Hospital and health system leaders have placed the highest value on strategic planning/vision and financial acumen when selecting board members, according to a 2021 survey from the Governance Institute, which provides research about nonprofit hospital boards. Expertise in quality and safety ranked third, the survey found.

Meanwhile, only 17.6% of boards without nurses have plans to add one to the board, according to the survey.

“Many hospitals came close to failing during the pandemic and haven’t been able to recover, so how successful has it been to put a focus on the financial side?” UPenn’s Aiken said. “It’s amazing that hospitals don’t say we should have some nurses on the board instead of businesspeople from Pepsi.”

Striking a balance

Providers aiming to strike a better balance of expertise among their boards will need to improve their succession planning, experts said. Only 44% of nonprofit hospitals said their organization maintains a written, current succession plan for senior executive leadership, including board members, according to the Governance Institute survey.

“Succession planning in a large proportion of hospitals and systems is not good,” Prybil said. “In today’s world, hospitals need to constantly assess what talent we need around the table and what is lacking.”

A comprehensive succession plan can mitigate any potential selection biases, Prybil said: Board members can use it to broaden the search instead of solely relying on current board members for referrals.

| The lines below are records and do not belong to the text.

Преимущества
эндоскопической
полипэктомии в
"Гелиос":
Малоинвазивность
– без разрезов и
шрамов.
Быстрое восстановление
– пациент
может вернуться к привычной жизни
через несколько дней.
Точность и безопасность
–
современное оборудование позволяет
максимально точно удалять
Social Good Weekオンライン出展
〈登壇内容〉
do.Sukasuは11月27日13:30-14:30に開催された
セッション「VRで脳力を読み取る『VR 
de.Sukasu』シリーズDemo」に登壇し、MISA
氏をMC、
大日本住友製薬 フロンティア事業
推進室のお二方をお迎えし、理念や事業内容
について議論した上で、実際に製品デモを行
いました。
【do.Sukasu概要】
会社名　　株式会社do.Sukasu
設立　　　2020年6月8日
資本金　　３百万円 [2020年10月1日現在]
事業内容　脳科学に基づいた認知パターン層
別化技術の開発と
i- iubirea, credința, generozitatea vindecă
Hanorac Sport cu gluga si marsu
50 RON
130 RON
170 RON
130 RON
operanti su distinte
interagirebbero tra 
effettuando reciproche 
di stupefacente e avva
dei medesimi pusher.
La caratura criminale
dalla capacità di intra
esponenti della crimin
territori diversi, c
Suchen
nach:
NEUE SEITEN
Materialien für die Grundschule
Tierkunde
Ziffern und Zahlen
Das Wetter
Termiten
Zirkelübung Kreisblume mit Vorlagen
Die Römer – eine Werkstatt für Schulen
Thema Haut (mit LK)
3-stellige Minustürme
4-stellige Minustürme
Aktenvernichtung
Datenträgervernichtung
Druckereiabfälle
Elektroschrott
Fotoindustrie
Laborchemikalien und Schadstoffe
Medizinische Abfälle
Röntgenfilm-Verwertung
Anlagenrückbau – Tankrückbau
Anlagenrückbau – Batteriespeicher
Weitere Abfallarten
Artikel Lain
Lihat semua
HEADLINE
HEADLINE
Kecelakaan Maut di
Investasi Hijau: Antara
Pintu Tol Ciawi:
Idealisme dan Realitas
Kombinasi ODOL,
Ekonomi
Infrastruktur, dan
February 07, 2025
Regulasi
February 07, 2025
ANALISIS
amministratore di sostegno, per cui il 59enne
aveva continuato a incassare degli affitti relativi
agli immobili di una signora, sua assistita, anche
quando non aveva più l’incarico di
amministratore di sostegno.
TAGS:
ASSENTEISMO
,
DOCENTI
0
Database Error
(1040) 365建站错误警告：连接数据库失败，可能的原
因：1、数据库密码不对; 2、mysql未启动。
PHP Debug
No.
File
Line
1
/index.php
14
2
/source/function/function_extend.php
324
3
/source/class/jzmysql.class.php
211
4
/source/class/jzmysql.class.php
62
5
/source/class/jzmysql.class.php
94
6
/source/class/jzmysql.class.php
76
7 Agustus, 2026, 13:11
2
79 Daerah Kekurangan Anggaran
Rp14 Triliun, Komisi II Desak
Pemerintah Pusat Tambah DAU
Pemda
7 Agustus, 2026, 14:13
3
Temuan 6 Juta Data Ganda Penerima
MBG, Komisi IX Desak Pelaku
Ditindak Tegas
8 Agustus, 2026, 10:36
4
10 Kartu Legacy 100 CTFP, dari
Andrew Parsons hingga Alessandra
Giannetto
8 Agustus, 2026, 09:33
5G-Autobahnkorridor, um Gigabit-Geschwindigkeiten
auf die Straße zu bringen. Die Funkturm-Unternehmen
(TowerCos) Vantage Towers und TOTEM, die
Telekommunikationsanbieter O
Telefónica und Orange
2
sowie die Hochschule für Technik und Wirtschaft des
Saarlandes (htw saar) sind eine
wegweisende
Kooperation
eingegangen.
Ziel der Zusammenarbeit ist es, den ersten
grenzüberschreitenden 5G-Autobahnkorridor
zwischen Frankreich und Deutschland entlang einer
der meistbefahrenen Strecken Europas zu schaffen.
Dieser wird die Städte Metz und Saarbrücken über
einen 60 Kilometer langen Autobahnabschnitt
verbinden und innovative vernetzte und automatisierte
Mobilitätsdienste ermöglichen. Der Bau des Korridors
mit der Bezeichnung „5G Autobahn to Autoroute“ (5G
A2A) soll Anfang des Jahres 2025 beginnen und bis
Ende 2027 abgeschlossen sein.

Some best practices regarding succession planning include creating a committee, drafting and updating a list of qualified candidates, establishing term limits and regularly assessing holes in expertise, Prybil said.

Presbyterian, for instance, regularly updates the so-called competency matrix used in its succession planning to reflect changes in the industry, Maxwell said. It looks at clinical expertise, innovation, community involvement, patient experience, growth, population health and financial expertise, among other competencies, he said.

“We try to populate our board on an even basis across those competencies,” Maxwell said. “We strive to have a healthy balance from clinicians to non-clinician finance-types.”

Morristown, New Jersey-based Atlantic Health System recently turned to the executive search firm Korn Ferry to improve its overall board recruitment efforts.

“We have moved from working with ‘family and friends’ to working with a recruiter to recruit board members who have a particular set of competencies,” said President and CEO Brian Gragnolati.

He pointed to the desire for expertise in alternative payment models, patient safety, consumerism, marketing, cybersecurity, innovation, mergers and acquisitions, law and human resources.

“Not a lot of organizations are taking this kind of approach to recruit for a position that doesn’t pay anything,” Gragnolati said.

Four members of Atlantic Health System’s 16-person board are physicians. It had a nurse, but their term recently ended, Gragnolati said.

“We have a number of nurses [on boards] at the hospital level. We will have nurses again on [the system] board—it’s in our recruitment strategy,” he said.

Meanwhile, initiatives such as the Nursing on Boards Coalition aim to increase the number of nurses on boards through advocacy and training. The AARP and Robert Wood Johnson Foundation helped start the coalition in 2014. As of 2021, the group, which is financially supported by more than two dozen health systems, had assisted 10,000 nurses in becoming board members.

Still, hospitals and health systems may choose to lean even more on finance-savvy experts as they face lower investment income, rising interest rates and declining reimbursement levels.
Metcalf said she relies on financial experts on the Sparrow board to help her understand earnings statements. But the board also needs clinicians to explain quality measures and patient care trends, she said.

“When a board has inadequate clinician representation, there might be a tendency to focus more on the dollar as opposed to the patient experience,” Metcalf said.

Hospitals are a business, Aiken said.

“But within that business, that product is patient care,” she said. “It seems obvious you would want to have experts of your product on the board.”